To top it off last weekend I thought I had found our dream home, a 3500 sq. foot (unheard of out here for the most part) 5 BR, 4.5 bath home with granite kitchen and big island and a HUGE yard - both in front and back (also not heard of) and only $3900 a month.  It wasn't in our ward or school boundaries but for the price and the house I was willing to move forward.  I cancelled 2 other appointments for other homes to go see this one and we even got there 15 minutes early and then it happened - the guy didn't show up to show the house so I finally called him 10 minutes later - and found that he had given me his personal address instead of the address to the rental he was showing, that he was at the rental, and that the house I had looked at and been so excited for on Zillow was actually not for sale at all!  Talk about being devastated.  That was last week, on my 8th anniversary, and pretty much set me up for depression the rest of the day (yea not the best anniversary present!)

So it has been hard, frustrating, and very emotionally challenging.  I have found myself asking "why me" numerous times and feeling sorry and bugged at the situation.  I wondered and asked Chip if maybe our pride got in the way of us not buying our house because we were bugged with certain things such as the realtor or landlord and so didn't and then in fact it made us lose the sale that we now think was a great deal - considering what else is out there?!  Coulda, Shoulda, Woulda you might say!

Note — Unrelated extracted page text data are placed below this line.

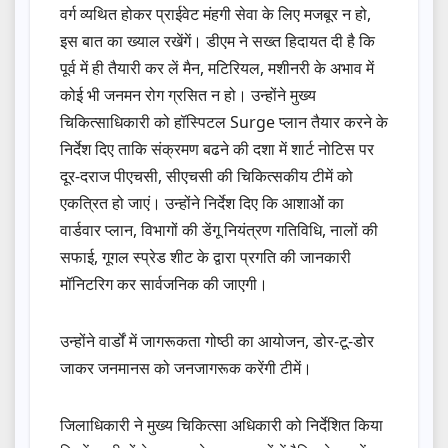
वर्ग व्यथित होकर प्राईवेट मंहगी सेवा के लिए मजबूर न हो,
इस बात का ख्याल रखेंगें। डीएम ने सख्त हिदायत दी है कि
पूर्व में ही तैयारी कर लें मैन, मटिरियल, मशीनरी के अभाव में
कोई भी जनमन रोग ग्रसित न हो। उन्होंने मुख्य
चिकित्साधिकारी को हॉस्पिटल Surge प्लान तैयार करने के
निर्देश दिए ताकि संक्रमण बढने की दशा में शार्ट नोटिस पर
दूर-दराज पीएचसी, सीएचसी की चिकित्सकीय टीमें को
एकत्रित हो जाएं। उन्होंने निर्देश दिए कि आशाओें का
वार्डवार प्लान, विभागों की डेंगू नियंत्रण गतिविधि, नालों की
सफाई, गूगल स्प्रेड शीट के द्वारा प्रगति की जानकारी
मॉनिटरिग कर सार्वजनिक की जाएगी।
उन्होंने वार्डों में जागरूकता गोष्ठी का आयोजन, डोर-टू-डोर
जाकर जनमानस को जनजागरूक करेंगी टीमें।
जिलाधिकारी ने मुख्य चिकित्सा अधिकारी को निर्देशित किया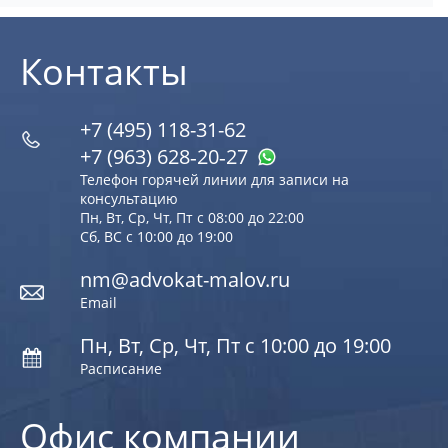
Контакты
+7 (495) 118-31-62
+7 (963) 628‑20‑27
Телефон горячей линии для записи на
консультацию
Пн, Вт, Ср, Чт, Пт с 08:00 до 22:00
Сб, ВС с 10:00 до 19:00
nm@advokat-malov.ru
Email
Пн, Вт, Ср, Чт, Пт с 10:00 до 19:00
Расписание
Офис компании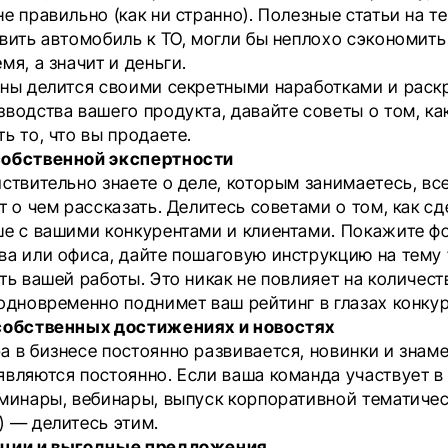
е правильно (как ни странно). Полезные статьи на те
овить автомобиль к ТО, могли бы неплохо сэкономит
мя, а значит и деньги.
аны делится своими секретными наработками и раск
зводства вашего продукта, давайте советы о том, ка
ь то, что вы продаете.
собственной экспертности
ствительно знаете о деле, которым занимаетесь, все
т о чем рассказать. Делитесь советами о том, как с
ше с вашими конкурентами и клиентами. Покажите ф
ва или офиса, дайте пошаговую инструкцию на тему т
ть вашей работы. Это никак не повлияет на количес
 одновременно поднимет ваш рейтинг в глазах конкур
собственных достижениях и новостях
а в бизнесе постоянно развивается, новинки и знам
являются постоянно. Если ваша команда участвует в
еминары, вебинары, выпуск корпоративной тематиче
) — делитесь этим.
кции и выгодные предложения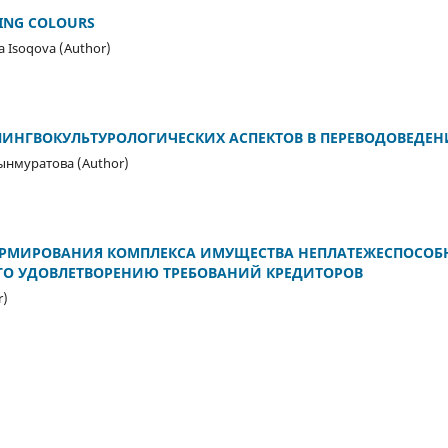
VING COLOURS
a Isoqova (Author)
ЛИНГВОКУЛЬТУРОЛОГИЧЕСКИХ АСПЕКТОВ В ПЕРЕВОДОВЕДЕ
нмуратова (Author)
РМИРОВАНИЯ КОМПЛЕКСА ИМУЩЕСТВА НЕПЛАТЕЖЕСПОСОБ
ГО УДОВЛЕТВОРЕНИЮ ТРЕБОВАНИЙ КРЕДИТОРОВ
r)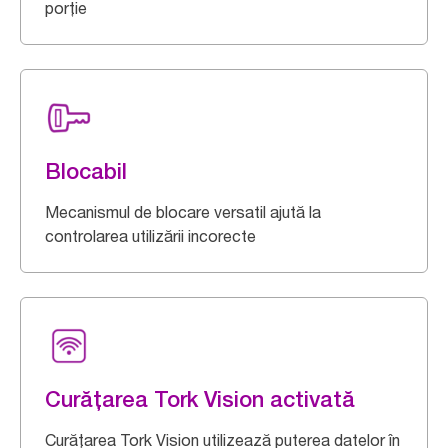
porție
Blocabil
Mecanismul de blocare versatil ajută la
controlarea utilizării incorecte
Curățarea Tork Vision activată
Curățarea Tork Vision utilizează puterea datelor în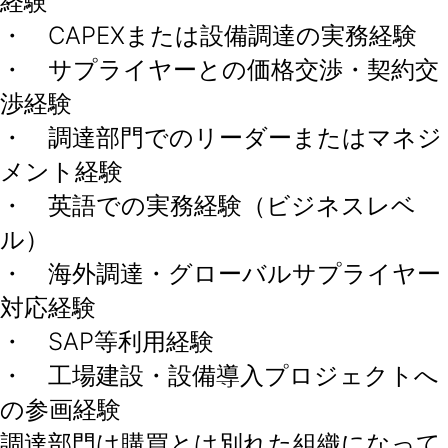
経験
・ CAPEXまたは設備調達の実務経験
・ サプライヤーとの価格交渉・契約交
渉経験
・ 調達部門でのリーダーまたはマネジ
メント経験
・ 英語での実務経験（ビジネスレベ
ル）
・ 海外調達・グローバルサプライヤー
対応経験
・ SAP等利用経験
・ 工場建設・設備導入プロジェクトへ
の参画経験
調達部門は購買とは別れた組織になって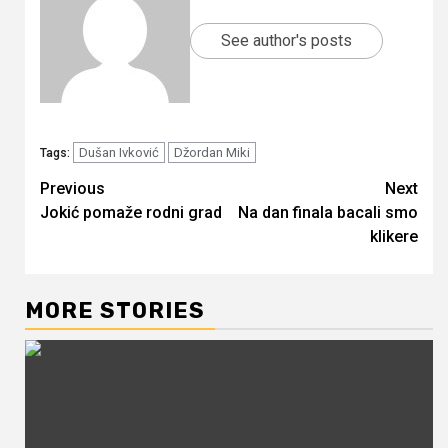
See author's posts
Dušan Ivković
Džordan Miki
Tags:
Continue
Previous
Next
Jokić pomaže rodni grad
Na dan finala bacali smo
Reading
klikere
MORE STORIES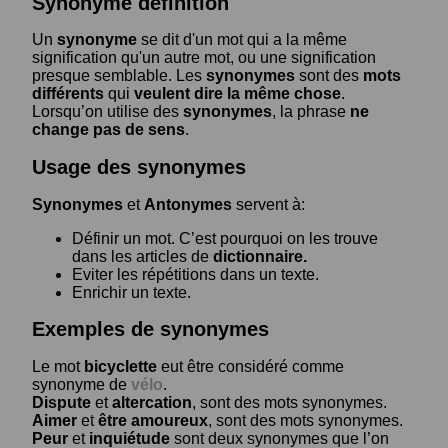
Synonyme définition
Un
synonyme
se dit d'un mot qui a la même
signification qu'un autre mot, ou une signification
presque semblable. Les
synonymes
sont des
mots
différents
qui
veulent dire la même chose
.
Lorsqu’on utilise des
synonymes
, la phrase
ne
change pas de sens
.
Usage des synonymes
Synonymes
et
Antonymes
servent à:
Définir un mot. C’est pourquoi on les trouve
dans les articles de
dictionnaire.
Eviter les répétitions dans un texte.
Enrichir un texte.
Exemples de synonymes
Le mot
bicyclette
eut être considéré comme
synonyme de
vélo
.
Dispute
et
altercation
, sont des mots synonymes.
Aimer
et
être amoureux
, sont des mots synonymes.
Peur
et
inquiétude
sont deux synonymes que l’on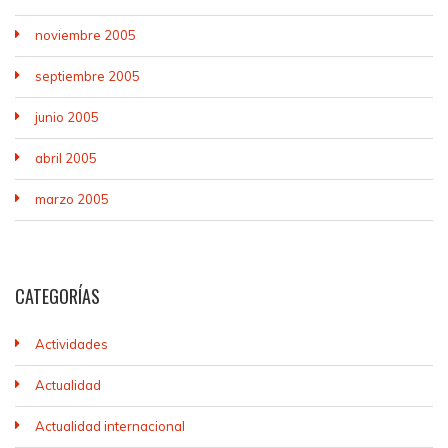
noviembre 2005
septiembre 2005
junio 2005
abril 2005
marzo 2005
CATEGORÍAS
Actividades
Actualidad
Actualidad internacional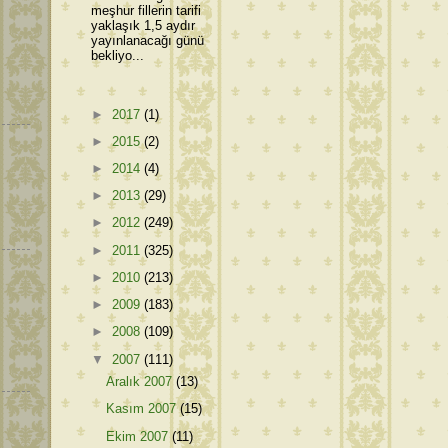
meşhur fillerin tarifi
yaklaşık 1,5 aydır
yayınlanacağı günü
bekliyo...
►
2017
(1)
►
2015
(2)
►
2014
(4)
►
2013
(29)
►
2012
(249)
►
2011
(325)
►
2010
(213)
►
2009
(183)
►
2008
(109)
▼
2007
(111)
Aralık 2007
(13)
Kasım 2007
(15)
Ekim 2007
(11)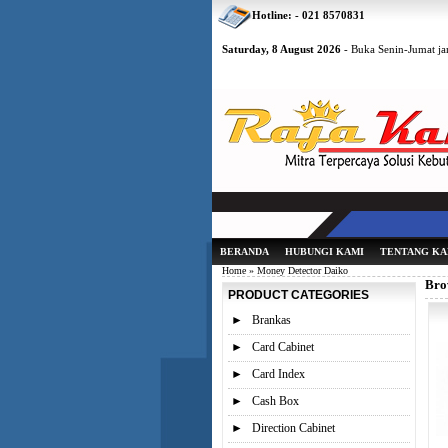
Hotline: - 021 8570831
Saturday, 8 August 2026
- Buka Senin-Jumat jam
BERANDA
HUBUNGI KAMI
TENTANG KA
Home
» Money Detector Daiko
Bro
PRODUCT CATEGORIES
►
Brankas
►
Card Cabinet
►
Card Index
►
Cash Box
►
Direction Cabinet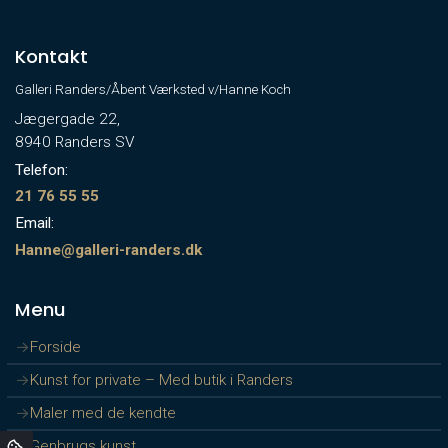
Kontakt
Galleri Randers/Åbent Værksted v/Hanne Koch
Jægergade 22,
8940 Randers SV
Telefon:
21 76 55 55
Email:
Hanne@galleri-randers.dk
Menu
Forside
Kunst for private – Med butik i Randers
Maler med de kendte
Genbrugs kunst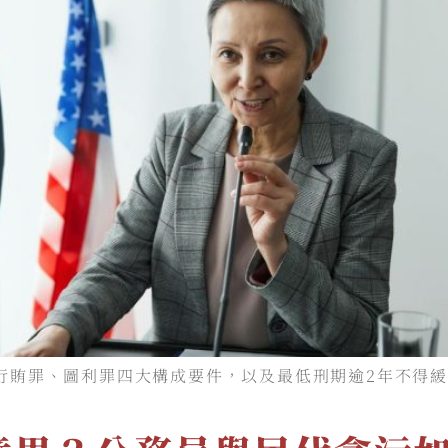
行賄罪、圖利罪四大構成要件，以及最低刑期逾2年不得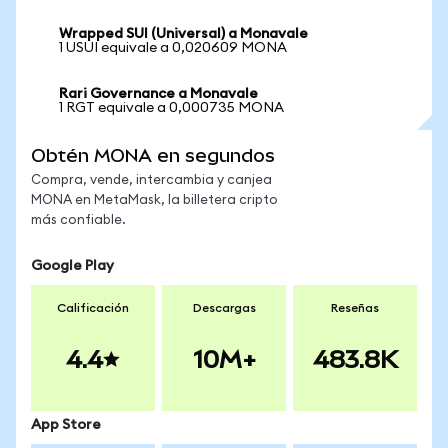
Wrapped SUI (Universal) a Monavale
1 USUI equivale a 0,020609 MONA
Rari Governance a Monavale
1 RGT equivale a 0,000735 MONA
Obtén MONA en segundos
Compra, vende, intercambia y canjea
MONA en MetaMask, la billetera cripto
más confiable.
Google Play
Calificación
Descargas
Reseñas
4.4
10M+
483.8K
App Store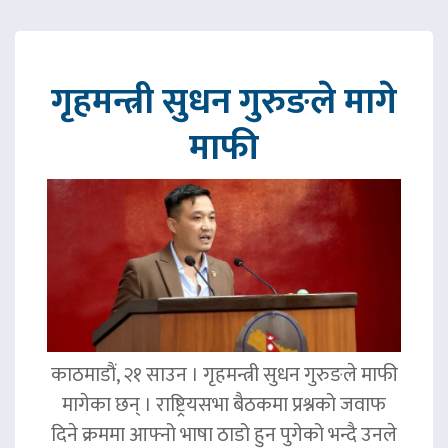
गृहमन्त्री सुधन गुरुङले मागे
माफी
काठमाडौं, २१ साउन । गृहमन्त्री सुधन गुरुङले माफी
मागेका छन् । राष्ट्रियसभा बैठकमा प्रश्नको जवाफ
दिने क्रममा आफ्नो भाषा ठाडो हुन पुगेको भन्दै उनले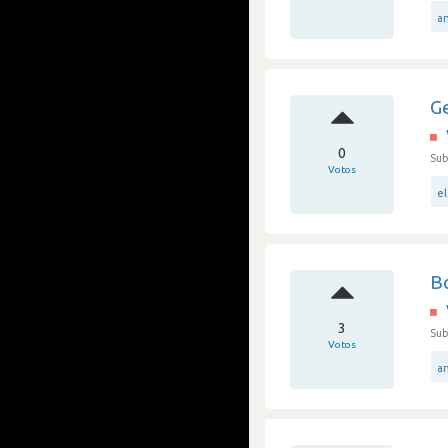
a
Ge
0
Sub
Votos
el
B
3
Sub
Votos
an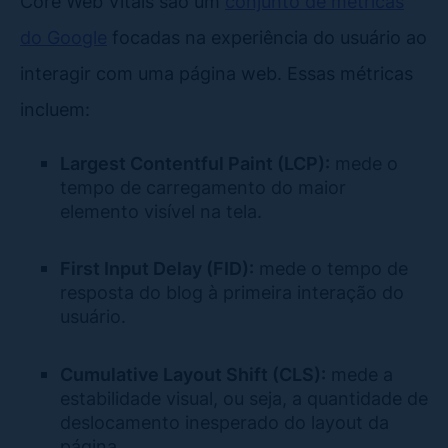
Core Web Vitals são um
conjunto de métricas
do Google
focadas na experiência do usuário ao
interagir com uma página web. Essas métricas
incluem:
Largest Contentful Paint (LCP):
mede o
tempo de carregamento do maior
elemento visível na tela.
First Input Delay (FID):
mede o tempo de
resposta do blog à primeira interação do
usuário.
Cumulative Layout Shift (CLS):
mede a
estabilidade visual, ou seja, a quantidade de
deslocamento inesperado do layout da
página.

Well, then last Tuesday came, and Chip went to dinner with some people from his PE firm in Cville and a couple other job opportunities presented themselves.  So once again different options are in the mix, presenting more decisions and options, and I am left to wonder what the Lord has in store for us and if I will see why things are unfolding the way they are or not and how I don't know my path as good as he does.  

I guess what I am saying is I am trying now to just dance in the rain and enjoy the puddles and things I can see, since the rainbow might or might not be far off in coming and I don't want to waste any more time just standing here only sticking my toe in.  I want to really enjoy and taste the rain and squeeze every last drop into something wonderful.  So I am going to (try at least!)

After all, I LOVE the rain!  
Hopefully if you are reading this you can find joy in the rain too!